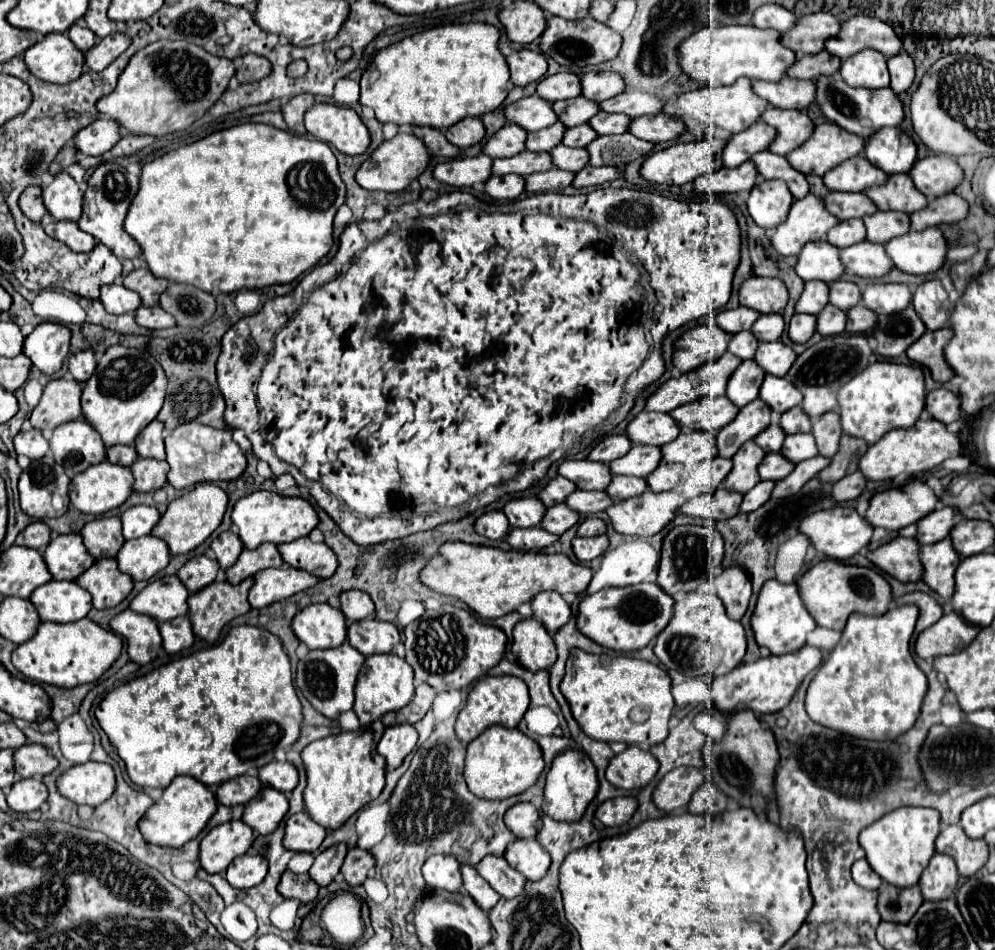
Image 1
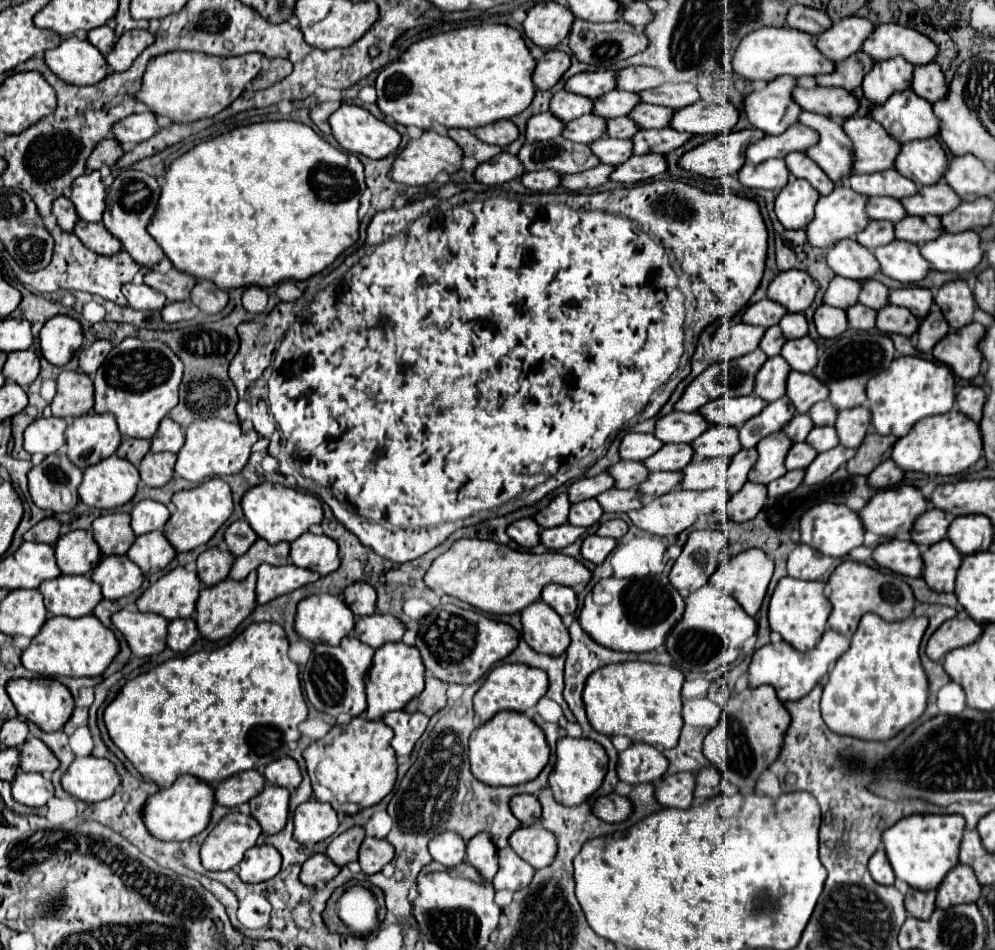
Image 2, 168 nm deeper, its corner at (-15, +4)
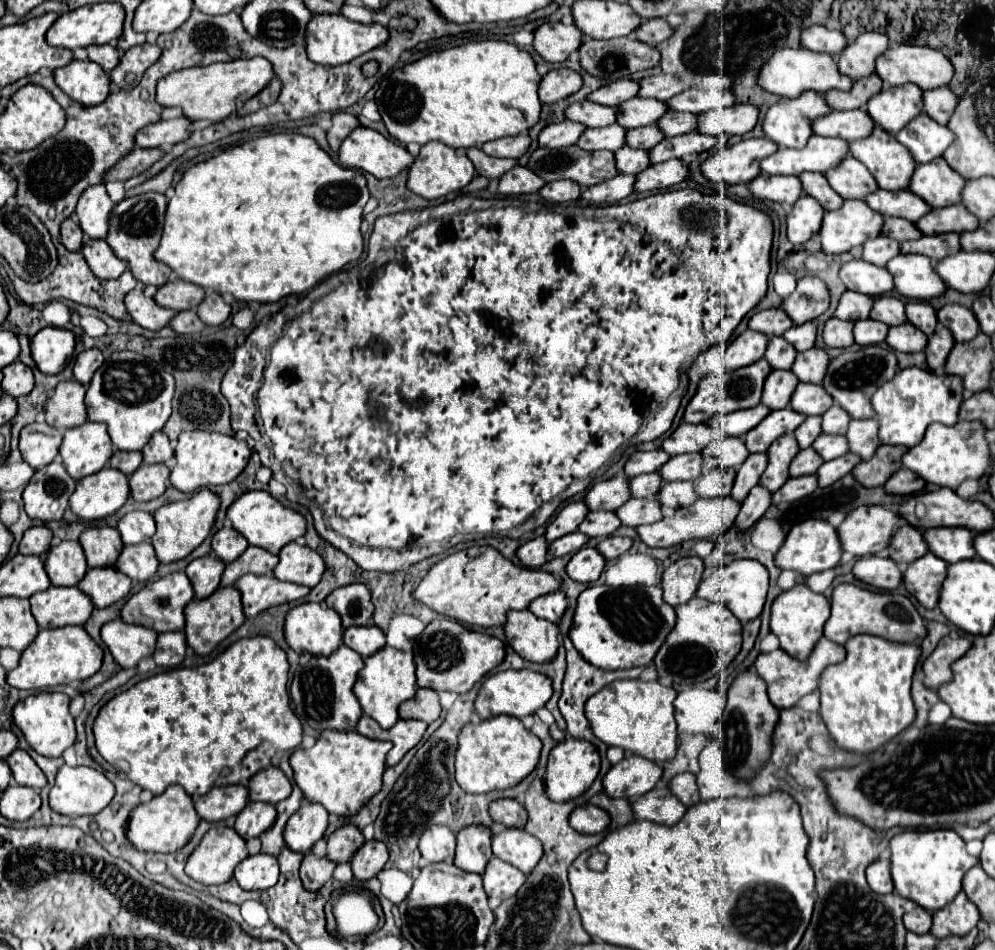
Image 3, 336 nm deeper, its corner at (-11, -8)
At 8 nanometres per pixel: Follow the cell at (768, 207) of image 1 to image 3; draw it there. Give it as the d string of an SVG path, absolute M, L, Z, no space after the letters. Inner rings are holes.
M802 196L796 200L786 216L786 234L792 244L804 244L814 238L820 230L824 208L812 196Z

---

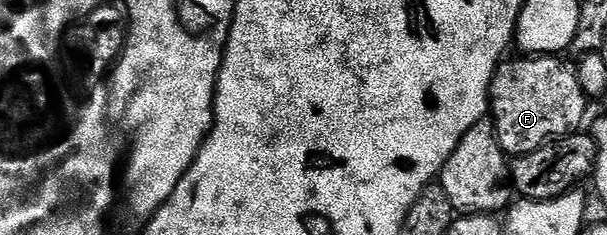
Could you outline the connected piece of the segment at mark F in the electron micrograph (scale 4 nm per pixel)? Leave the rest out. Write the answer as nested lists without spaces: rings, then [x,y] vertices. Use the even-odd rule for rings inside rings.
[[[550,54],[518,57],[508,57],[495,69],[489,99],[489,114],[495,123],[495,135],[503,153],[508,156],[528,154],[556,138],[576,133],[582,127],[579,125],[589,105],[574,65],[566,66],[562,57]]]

==

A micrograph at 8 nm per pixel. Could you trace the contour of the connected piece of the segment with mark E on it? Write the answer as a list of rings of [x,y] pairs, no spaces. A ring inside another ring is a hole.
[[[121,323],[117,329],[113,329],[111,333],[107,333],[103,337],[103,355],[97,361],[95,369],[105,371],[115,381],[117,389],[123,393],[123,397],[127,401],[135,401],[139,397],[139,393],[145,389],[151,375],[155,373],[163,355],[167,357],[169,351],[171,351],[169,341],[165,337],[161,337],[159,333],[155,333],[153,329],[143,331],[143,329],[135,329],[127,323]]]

## WORK ORDER
All lines above in which the word "corner" occurs should be identified and copied.

## THE COMPLETED TASK
Image 2, 168 nm deeper, its corner at (-15, +4)
Image 3, 336 nm deeper, its corner at (-11, -8)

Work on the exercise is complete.